## ESTRATTO DELLA PAGINA
====

Dal lato B di Serena Grandi ai pudori di Stefania Sandrelli, dalle telefonate spinte di Fellini ai privé di Parigi... A 80 anni compiuti, e dopo la malattia che ne limita i movimenti, il regista si racconta (con pochi veli)

Tinto Brass indossa ciabattone di feltro, un pigiama a righe rosse e blu e guarda con voluttà un cartone animato della Pixar in televisione. Accavallare la gamba sinistra sopra la destra è l’unico gesto che le sue estremità di ottantenne compiono ancora con una certa disinvoltura, dopo l’emorragia cerebrale dell’aprile 2010 che per poco non gli ha tolto la memoria e l’uso della parola. «Quando s’è svegliato, l’unica cosa che riusciva a dire comprensibilmente era “come sei bella, come sei bella...”» ricorda Caterina Varzi, avvocato e «psicoanalista dell’amore», che si considera la sua donna sebbene viva in un’altra casa («Tra noi, la possessione intellettuale ha sostituito quella carnale») e abbia da anni un compagno che per Brass, giura, è diventato «come un fratello minore». «Per il resto, se gli dicevi La chiave, Claudia Koll, Stefania Sandrelli, era buio totale, non ricordava nulla» continua Caterina, commossa ma ancora sufficientemente presente da schivare una zampata del maestro, repentina, volta a palparle il seno prosperoso.

====

## COSA FARE
Secondo l'estratto, in quale mese e anno Tinto Brass ha avuto l'emorragia cerebrale? Rispondi, per favore, in poche parole. Le voci provengono da una fonte diversa da quella dell'estratto.

====

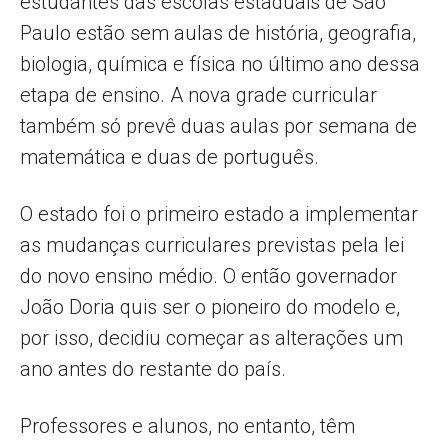
estudantes das escolas estaduais de São
Paulo estão sem aulas de história, geografia,
biologia, química e física no último ano dessa
etapa de ensino. A nova grade curricular
também só prevê duas aulas por semana de
matemática e duas de português.
O estado foi o primeiro estado a implementar
as mudanças curriculares previstas pela lei
do novo ensino médio. O então governador
João Doria quis ser o pioneiro do modelo e,
por isso, decidiu começar as alterações um
ano antes do restante do país.
Professores e alunos, no entanto, têm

====

## SOLUZIONE
Nell'aprile 2010.